**Extract to read**
• • • • •

An Ethereum-based stablecoin protocol, Beanstalk Farms was hacked with over $182 million reported stolen on Sunday.
PeckShield, a blockchain security startup, reported the incident on Twitter, saying the attacker got off with at least $80 million in cryptocurrency, while the protocol’s losses were far larger.
As a result of the hack, the market for Beanstalk’s BEAN stablecoin plummeted. According to CoinGecko, the coin was down 86 percent from its $1 peg at the time of publication.
According to the report, the attacker obtained a considerable amount of Beanstalk’s native governance token, Stalk, by taking out a flash loan on the lending platform Aave. The attacker was able to swiftly approve a malicious governance proposal that siphoned all protocol money into a private Ethereum wallet thanks to the voting power provided by these Stalk tokens.
In the attack summary, the project leaders wrote: “Beanstalk did not use a flash loan resistant measure to determine the % of Stalk that had voted in favor of the BIP. This was the fault that allowed the hacker to exploit Beanstalk.”

• • • • •

**Dataset excerpts**
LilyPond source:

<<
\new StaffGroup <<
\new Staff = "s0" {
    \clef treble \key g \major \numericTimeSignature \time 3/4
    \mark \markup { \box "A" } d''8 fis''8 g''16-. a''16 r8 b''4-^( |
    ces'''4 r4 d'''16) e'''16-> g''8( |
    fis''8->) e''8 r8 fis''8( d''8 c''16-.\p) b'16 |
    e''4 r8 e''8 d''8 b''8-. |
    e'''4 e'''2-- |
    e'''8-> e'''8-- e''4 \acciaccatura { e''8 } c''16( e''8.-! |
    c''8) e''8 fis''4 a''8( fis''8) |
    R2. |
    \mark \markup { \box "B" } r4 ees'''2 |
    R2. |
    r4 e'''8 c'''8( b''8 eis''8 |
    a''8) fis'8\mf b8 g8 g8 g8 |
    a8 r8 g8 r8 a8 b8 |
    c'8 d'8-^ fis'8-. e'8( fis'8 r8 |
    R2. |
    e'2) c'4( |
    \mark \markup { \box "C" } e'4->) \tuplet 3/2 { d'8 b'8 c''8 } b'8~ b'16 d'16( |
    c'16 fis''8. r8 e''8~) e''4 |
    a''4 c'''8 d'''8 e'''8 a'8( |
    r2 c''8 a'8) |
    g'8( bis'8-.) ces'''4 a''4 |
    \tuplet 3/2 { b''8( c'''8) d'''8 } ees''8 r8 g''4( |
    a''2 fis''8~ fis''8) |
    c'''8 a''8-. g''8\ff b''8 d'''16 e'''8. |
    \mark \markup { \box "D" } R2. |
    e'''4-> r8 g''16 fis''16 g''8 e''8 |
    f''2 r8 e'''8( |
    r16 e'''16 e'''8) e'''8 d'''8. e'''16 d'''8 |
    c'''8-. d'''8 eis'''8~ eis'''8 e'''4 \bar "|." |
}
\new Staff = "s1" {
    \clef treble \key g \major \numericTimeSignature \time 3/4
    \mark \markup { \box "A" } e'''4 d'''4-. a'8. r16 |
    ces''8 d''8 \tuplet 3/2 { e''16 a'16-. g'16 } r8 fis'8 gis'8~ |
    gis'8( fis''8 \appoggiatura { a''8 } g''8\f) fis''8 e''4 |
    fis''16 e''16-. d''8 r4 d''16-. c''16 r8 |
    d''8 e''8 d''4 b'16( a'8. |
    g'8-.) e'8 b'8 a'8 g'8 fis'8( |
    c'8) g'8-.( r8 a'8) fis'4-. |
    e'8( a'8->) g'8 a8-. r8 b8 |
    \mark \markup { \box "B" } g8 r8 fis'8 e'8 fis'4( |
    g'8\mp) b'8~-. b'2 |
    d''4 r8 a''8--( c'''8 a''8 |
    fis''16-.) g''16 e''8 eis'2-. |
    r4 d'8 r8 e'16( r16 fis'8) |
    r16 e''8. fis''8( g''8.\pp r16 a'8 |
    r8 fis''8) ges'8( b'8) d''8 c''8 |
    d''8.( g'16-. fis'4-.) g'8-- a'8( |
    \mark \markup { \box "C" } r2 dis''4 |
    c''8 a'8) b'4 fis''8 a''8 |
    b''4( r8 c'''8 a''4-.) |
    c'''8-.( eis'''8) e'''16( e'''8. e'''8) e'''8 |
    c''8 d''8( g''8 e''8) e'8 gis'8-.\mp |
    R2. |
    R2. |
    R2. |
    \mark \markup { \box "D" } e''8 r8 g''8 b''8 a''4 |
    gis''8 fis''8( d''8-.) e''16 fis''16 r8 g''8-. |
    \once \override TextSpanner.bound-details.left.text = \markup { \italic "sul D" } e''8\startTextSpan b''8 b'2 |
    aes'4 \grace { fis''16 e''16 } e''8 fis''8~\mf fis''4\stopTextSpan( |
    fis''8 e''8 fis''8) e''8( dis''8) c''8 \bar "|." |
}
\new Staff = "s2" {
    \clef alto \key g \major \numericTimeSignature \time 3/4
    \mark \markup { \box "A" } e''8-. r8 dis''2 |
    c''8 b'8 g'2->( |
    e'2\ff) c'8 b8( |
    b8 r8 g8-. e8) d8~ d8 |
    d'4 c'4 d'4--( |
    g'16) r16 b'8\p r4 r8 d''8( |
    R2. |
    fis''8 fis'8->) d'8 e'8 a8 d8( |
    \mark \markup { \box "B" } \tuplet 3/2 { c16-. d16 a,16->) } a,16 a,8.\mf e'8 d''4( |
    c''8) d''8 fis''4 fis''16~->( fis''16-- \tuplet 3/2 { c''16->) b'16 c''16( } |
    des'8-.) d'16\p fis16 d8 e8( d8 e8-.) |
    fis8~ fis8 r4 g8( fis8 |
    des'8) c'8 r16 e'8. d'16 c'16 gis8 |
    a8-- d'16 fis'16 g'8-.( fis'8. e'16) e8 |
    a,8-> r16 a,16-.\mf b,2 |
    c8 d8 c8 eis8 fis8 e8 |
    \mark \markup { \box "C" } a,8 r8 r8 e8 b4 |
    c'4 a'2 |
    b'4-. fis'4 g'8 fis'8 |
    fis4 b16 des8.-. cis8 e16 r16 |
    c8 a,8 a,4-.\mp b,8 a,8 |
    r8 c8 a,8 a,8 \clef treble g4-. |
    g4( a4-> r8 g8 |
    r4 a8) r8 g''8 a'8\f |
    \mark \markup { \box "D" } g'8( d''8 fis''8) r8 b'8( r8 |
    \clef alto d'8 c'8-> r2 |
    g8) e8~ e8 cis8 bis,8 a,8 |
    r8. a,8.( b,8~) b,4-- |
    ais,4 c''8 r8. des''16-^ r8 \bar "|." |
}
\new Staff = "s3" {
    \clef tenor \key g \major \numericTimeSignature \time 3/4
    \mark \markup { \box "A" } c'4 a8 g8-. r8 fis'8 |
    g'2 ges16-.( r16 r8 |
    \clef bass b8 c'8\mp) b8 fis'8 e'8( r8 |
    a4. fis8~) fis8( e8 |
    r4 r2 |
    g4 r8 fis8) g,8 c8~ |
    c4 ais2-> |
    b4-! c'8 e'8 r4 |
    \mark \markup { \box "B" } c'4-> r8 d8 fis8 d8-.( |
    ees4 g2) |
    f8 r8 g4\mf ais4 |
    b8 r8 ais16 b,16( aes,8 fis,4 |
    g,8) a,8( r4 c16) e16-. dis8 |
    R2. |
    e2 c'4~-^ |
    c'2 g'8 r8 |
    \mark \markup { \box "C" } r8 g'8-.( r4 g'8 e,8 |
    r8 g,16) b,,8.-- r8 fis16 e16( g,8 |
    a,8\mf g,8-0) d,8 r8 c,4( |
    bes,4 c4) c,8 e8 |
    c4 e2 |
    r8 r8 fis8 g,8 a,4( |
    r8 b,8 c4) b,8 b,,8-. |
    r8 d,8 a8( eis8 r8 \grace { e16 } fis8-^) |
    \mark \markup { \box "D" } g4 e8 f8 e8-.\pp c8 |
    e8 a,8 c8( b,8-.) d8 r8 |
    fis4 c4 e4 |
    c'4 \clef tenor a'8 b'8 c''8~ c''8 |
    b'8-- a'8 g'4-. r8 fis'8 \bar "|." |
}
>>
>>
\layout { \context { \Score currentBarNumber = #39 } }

• • • • •

**Exercise objective**
Continue the article on the Beanstalk Farms hack from the point where it ends.

**Written answer**
Omnicia, a blockchain security organization, audited Beanstalk’s smart contracts. According to the firm’s Sunday post-mortem, the audit was done before the introduction of the flash loan vulnerability.
Beanstalk declined to comment on whether payments will be repaid to users, stating that additional information would be provided at a town hall meeting on Sunday.
The attacker pretended to give $250,000 of the stolen funds to a Ukrainian humanitarian wallet, according to PeckShield.
This is the most recent in a series of big decentralized finance (DeFi) hacks that have occurred in recent weeks. In March, Axie Infinity’s Ronin Blockchain was hacked for $625 million in an incident linked to North Korea, according to US officials.